Indonesia’s Energy and Mineral Resources Ministry has proposed raising levies on the production of key minerals, including nickel, copper, and coal, shifting from a flat-rate system to a price-dependent structure. This proposal comes as Indonesia struggles to fund large-scale government initiatives, such as free school lunches and the Danantara state investment fund.
Under the new system, nickel ore royalties, previously set at a flat 10% rate, will now range between 14% and 19%, depending on government-determined benchmark prices – HMA, which are published twice a month based on the previous month’s LME nickel price. Similarly, taxes on processed nickel products, ferronickel/nickel pig iron (NPI) and nickel matte, will be increased, making operations more costly for smelting companies. For example, the HMA price for first half of March 2025 is set at US$15,276.33/t Ni, the average LME nickel price from 5 to 25 February. This would place the nickel ore royalty at its lowest level of 14%, which is still 4% higher than the current rate.

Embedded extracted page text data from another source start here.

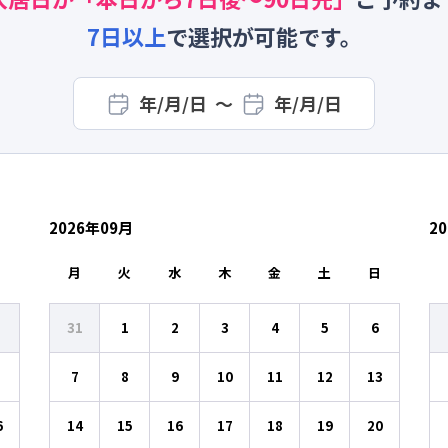
7
日以上
で選択が可能です。
年/月/日
〜
年/月/日
2026
年
09
月
20
日
月
火
水
木
金
土
日
31
1
2
3
4
5
6
7
8
9
10
11
12
13
6
14
15
16
17
18
19
20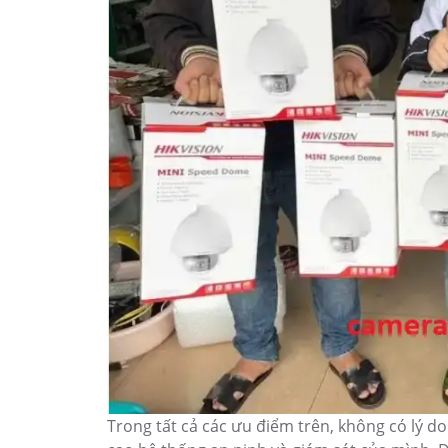
Trong tất cả các ưu điểm trên, không có lý d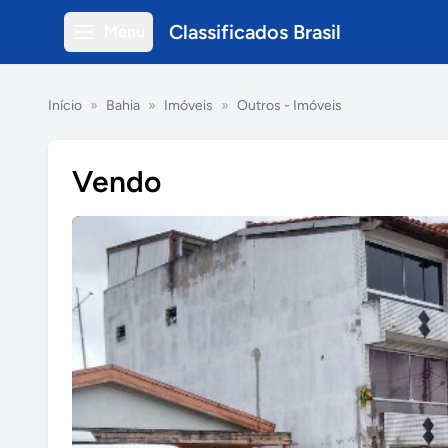
Classificados Brasil
Menu
Início
»
Bahia
»
Imóveis
»
Outros - Imóveis
Vendo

The timing of the proposed tax hikes is challenging for miners and refiners. Nickel prices have fallen to multi-year lows, putting pressure on producers. Some are already considering scaling back output, and additional royalty costs may further strain margins.
On the positive side, higher royalties are also expected to support nickel prices, aligning with the Indonesian government's objectives. Additionally, the measure may accelerate the rebalancing of the nickel market by phasing out excess supply, which has led to three consecutive years of oversupply from 2022.